▶ _Exercise aim_:
Print the lines of the listing, starting with the line that contains "Enregistrer mon nom, email" and continuing through the line that contains "en privaten oder öffentlichen". Leave the pictures out.

▶ _Data listing_:
◇ ◇ ◇

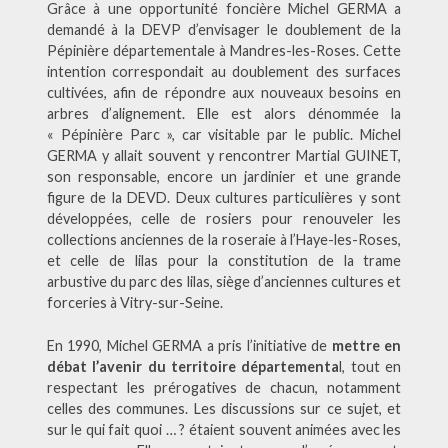
Grâce à une opportunité foncière Michel GERMA a
demandé à la DEVP d’envisager le doublement de la
Pépinière départementale à Mandres-les-Roses. Cette
intention correspondait au doublement des surfaces
cultivées, afin de répondre aux nouveaux besoins en
arbres d’alignement. Elle est alors dénommée la
« Pépinière Parc », car visitable par le public. Michel
GERMA y allait souvent y rencontrer Martial GUINET,
son responsable, encore un jardinier et une grande
figure de la DEVD. Deux cultures particulières y sont
développées, celle de rosiers pour renouveler les
collections anciennes de la roseraie à l’Haye-les-Roses,
et celle de lilas pour la constitution de la trame
arbustive du parc des lilas, siège d’anciennes cultures et
forceries à Vitry-sur-Seine.
En 1990, Michel GERMA a pris l’initiative de
mettre en
débat l’avenir du territoire départementa
l, tout en
respectant les prérogatives de chacun, notamment
celles des communes. Les discussions sur ce sujet, et
sur le qui fait quoi … ? étaient souvent animées avec les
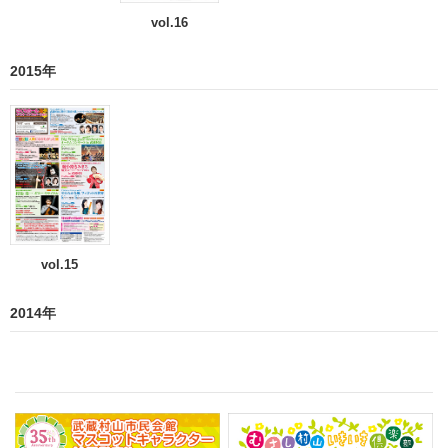
vol.16
2015年
vol.15
2014年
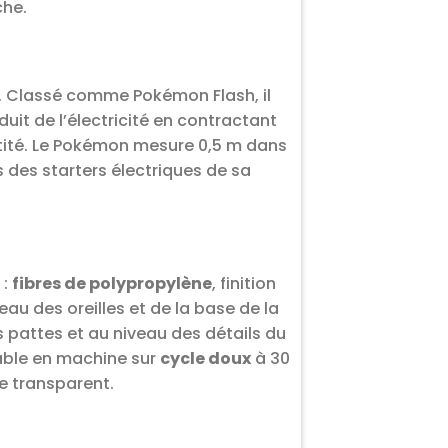
che.
on. Classé comme Pokémon Flash, il
duit de l’électricité en contractant
antité. Le Pokémon mesure 0,5 m dans
s des starters électriques de sa
 :
fibres de polypropylène
, finition
u des oreilles et de la base de la
s pattes et au niveau des détails du
vable en machine sur
cycle doux
à 30
ue transparent.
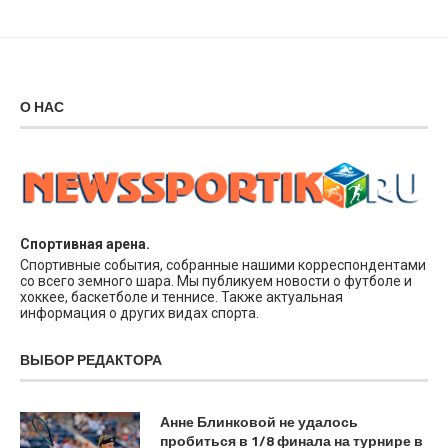
О НАС
Спортивная арена.
Спортивные события, собранные нашими корреспондентами
со всего земного шара. Мы публикуем новости о футболе и
хоккее, баскетболе и теннисе. Также актуальная
информация о других видах спорта.
ВЫБОР РЕДАКТОРА
Анне Блинковой не удалось
пробиться в 1/8 финала на турнире в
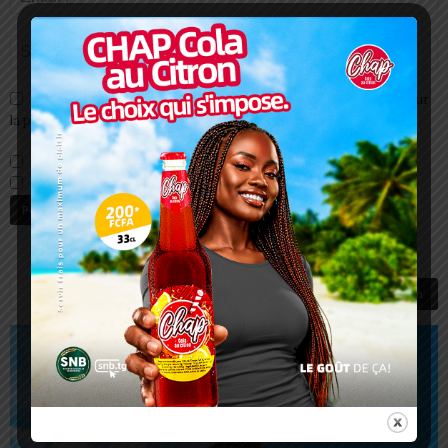
Enregistrer mon nom, email et site web dans ce navigateur pour
la prochaine fois que je commenterai.
Prévenez-moi de tous les nouveaux commentaires par e-mail.
Prévenez-moi de tous les nouveaux articles par e-mail.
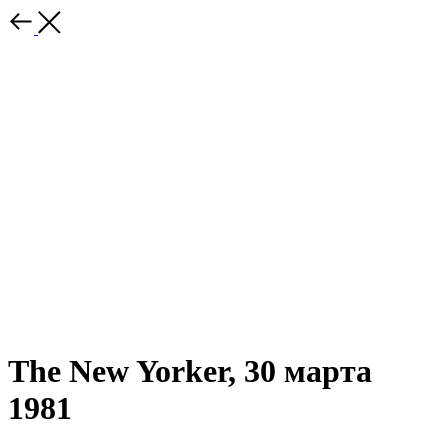
The New Yorker, 30 марта
1981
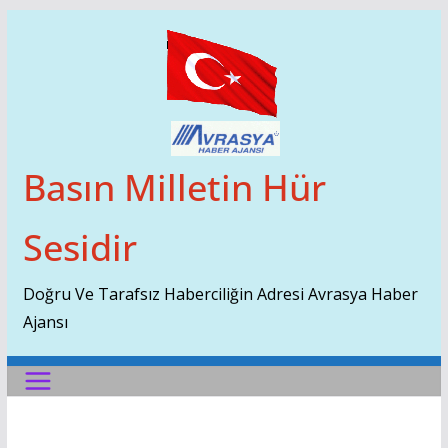
Skip
To
Content
Basın Milletin Hür
Sesidir
Doğru Ve Tarafsız Haberciliğin Adresi Avrasya Haber
Ajansı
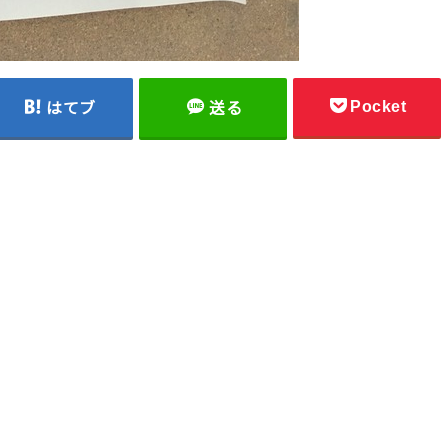
Pocket
はてブ
送る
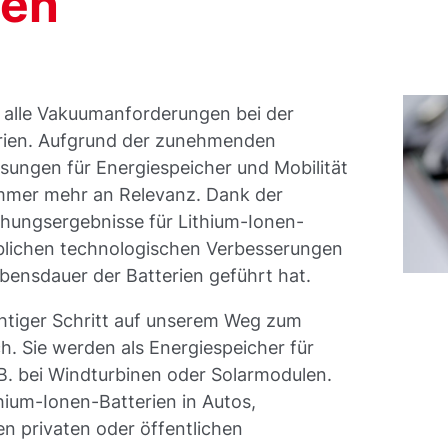
ien
r alle Vakuumanforderungen bei der
erien. Aufgrund der zunehmenden
ungen für Energiespeicher und Mobilität
immer mehr an Relevanz. Dank der
chungsergebnisse für Lithium-Ionen-
eblichen technologischen Verbesserungen
ebensdauer der Batterien geführt hat.
chtiger Schritt auf unserem Weg zum
. Sie werden als Energiespeicher für
 B. bei Windturbinen oder Solarmodulen.
hium-Ionen-Batterien in Autos,
en privaten oder öffentlichen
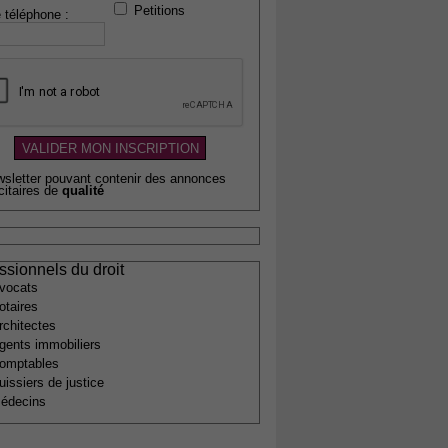
Petitions
 téléphone :
wsletter pouvant contenir des annonces
citaires de
qualité
ssionnels du droit
vocats
otaires
rchitectes
gents immobiliers
omptables
uissiers de justice
édecins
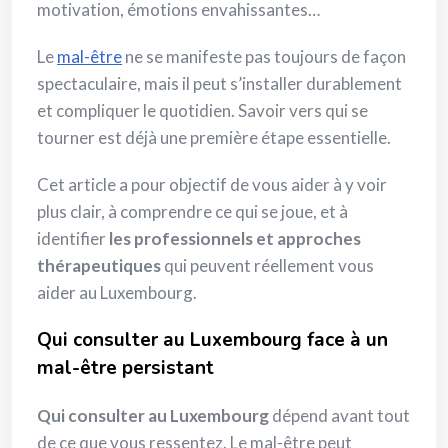
motivation, émotions envahissantes…
Le
mal-être
ne se manifeste pas toujours de façon
spectaculaire, mais il peut s’installer durablement
et compliquer le quotidien. Savoir vers qui se
tourner est déjà une première étape essentielle.
Cet article a pour objectif de vous aider à y voir
plus clair, à comprendre ce qui se joue, et à
identifier
les professionnels et approches
thérapeutiques
qui peuvent réellement vous
aider au Luxembourg.
Qui consulter au Luxembourg face à un
mal-être persistant
Qui consulter au Luxembourg
dépend avant tout
de ce que vous ressentez. Le mal-être peut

◇ ◇ ◇

▶ _Response below_:
Enregistrer mon nom, email et site web dans ce navigateur pour
la prochaine fois que je commenterai.
Prévenez-moi de tous les nouveaux commentaires par e-mail.
Prévenez-moi de tous les nouveaux articles par e-mail.
The New Yorker, 30 марта
1981
Skip
To
Content
Basın Milletin Hür
Sesidir
Doğru Ve Tarafsız Haberciliğin Adresi Avrasya Haber
Ajansı
Pocket
はてブ
送る
ien
r alle Vakuumanforderungen bei der
erien. Aufgrund der zunehmenden
ungen für Energiespeicher und Mobilität
immer mehr an Relevanz. Dank der
chungsergebnisse für Lithium-Ionen-
eblichen technologischen Verbesserungen
ebensdauer der Batterien geführt hat.
chtiger Schritt auf unserem Weg zum
. Sie werden als Energiespeicher für
 B. bei Windturbinen oder Solarmodulen.
hium-Ionen-Batterien in Autos,
en privaten oder öffentlichen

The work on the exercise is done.